======== PROVIDED RECORDS
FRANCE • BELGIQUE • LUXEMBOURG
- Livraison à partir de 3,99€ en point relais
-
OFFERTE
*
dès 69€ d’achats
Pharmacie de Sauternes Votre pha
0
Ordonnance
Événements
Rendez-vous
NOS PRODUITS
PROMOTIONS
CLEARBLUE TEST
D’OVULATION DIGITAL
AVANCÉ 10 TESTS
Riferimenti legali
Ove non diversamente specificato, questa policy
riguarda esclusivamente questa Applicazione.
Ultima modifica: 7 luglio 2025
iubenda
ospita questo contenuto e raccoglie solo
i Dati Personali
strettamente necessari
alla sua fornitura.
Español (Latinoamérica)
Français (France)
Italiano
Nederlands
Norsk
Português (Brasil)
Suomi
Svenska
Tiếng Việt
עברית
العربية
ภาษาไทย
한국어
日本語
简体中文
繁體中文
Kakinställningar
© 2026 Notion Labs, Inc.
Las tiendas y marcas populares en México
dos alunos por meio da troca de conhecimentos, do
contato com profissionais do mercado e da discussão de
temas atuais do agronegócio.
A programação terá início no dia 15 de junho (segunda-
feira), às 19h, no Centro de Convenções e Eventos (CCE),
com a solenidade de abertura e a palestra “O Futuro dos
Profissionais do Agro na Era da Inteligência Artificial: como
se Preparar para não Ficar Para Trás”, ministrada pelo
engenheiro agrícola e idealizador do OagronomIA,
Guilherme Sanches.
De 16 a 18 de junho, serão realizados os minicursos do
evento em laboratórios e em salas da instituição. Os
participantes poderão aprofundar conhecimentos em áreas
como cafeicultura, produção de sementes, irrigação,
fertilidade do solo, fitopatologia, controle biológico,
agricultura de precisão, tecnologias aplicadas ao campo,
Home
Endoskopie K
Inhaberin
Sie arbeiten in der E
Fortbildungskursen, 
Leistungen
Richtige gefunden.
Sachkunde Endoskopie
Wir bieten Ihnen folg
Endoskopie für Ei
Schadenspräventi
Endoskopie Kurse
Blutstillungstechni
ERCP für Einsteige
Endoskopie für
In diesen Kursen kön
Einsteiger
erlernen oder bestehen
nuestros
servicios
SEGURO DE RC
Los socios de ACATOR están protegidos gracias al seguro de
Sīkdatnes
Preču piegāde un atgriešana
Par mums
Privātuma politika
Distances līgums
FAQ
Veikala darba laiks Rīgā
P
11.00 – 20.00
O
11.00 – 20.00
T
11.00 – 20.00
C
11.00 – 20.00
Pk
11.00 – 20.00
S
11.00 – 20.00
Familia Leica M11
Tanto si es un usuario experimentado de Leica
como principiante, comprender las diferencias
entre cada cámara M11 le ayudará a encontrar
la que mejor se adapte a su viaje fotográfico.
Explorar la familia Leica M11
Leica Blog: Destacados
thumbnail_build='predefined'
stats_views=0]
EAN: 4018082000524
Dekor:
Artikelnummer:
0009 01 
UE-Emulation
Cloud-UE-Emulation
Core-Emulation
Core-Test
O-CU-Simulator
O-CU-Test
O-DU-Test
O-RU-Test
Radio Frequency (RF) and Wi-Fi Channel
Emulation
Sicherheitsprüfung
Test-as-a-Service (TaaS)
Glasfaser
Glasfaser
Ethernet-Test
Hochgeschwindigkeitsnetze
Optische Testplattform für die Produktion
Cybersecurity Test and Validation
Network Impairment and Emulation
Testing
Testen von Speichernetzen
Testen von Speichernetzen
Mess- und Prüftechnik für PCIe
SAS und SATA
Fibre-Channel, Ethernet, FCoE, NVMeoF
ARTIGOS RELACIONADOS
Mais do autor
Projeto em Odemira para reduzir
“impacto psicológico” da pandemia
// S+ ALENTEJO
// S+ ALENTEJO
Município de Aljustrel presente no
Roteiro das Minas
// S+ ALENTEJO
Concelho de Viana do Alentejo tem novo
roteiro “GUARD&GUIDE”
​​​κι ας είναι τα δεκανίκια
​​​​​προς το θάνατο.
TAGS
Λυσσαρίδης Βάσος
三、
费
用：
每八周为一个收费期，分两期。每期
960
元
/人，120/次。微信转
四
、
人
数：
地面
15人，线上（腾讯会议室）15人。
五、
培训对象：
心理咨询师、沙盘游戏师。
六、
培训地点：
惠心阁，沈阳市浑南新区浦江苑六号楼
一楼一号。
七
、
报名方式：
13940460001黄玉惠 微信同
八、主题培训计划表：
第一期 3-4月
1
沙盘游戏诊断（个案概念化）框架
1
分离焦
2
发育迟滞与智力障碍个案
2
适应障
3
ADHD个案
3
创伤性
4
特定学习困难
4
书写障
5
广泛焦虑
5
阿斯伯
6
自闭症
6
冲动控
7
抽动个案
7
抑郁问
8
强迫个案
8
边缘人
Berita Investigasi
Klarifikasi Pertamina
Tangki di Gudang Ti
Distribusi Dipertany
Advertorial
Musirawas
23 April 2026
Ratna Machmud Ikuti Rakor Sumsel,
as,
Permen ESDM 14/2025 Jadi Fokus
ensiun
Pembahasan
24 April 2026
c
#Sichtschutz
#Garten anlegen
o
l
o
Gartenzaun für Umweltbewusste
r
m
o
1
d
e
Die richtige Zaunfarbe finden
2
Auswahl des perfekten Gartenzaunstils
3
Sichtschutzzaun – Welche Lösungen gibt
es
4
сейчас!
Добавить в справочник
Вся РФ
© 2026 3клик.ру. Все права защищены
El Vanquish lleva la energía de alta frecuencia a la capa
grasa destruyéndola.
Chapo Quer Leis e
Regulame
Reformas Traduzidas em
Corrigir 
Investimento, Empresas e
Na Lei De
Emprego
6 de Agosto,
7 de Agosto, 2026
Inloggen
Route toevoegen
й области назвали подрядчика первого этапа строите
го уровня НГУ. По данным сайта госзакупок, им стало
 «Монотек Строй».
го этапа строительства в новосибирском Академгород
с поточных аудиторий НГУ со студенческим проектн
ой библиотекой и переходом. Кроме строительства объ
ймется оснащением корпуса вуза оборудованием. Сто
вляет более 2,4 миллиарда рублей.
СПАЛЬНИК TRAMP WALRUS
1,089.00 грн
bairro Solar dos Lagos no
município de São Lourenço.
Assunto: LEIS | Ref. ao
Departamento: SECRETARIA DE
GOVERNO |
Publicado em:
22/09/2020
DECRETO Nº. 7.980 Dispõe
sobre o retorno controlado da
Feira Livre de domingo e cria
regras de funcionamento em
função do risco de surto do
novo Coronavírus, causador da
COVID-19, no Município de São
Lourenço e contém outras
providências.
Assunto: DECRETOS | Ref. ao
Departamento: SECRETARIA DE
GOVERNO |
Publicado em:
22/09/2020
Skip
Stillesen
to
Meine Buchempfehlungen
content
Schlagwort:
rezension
================
PROBLEM STATEMENT:
Look through the material above. Copy each line where the word "como" appears.

ANSWER SPACE:
Profissionais do Agro na Era da Inteligência Artificial: como
como cafeicultura, produção de sementes, irrigação,
como principiante, comprender las diferencias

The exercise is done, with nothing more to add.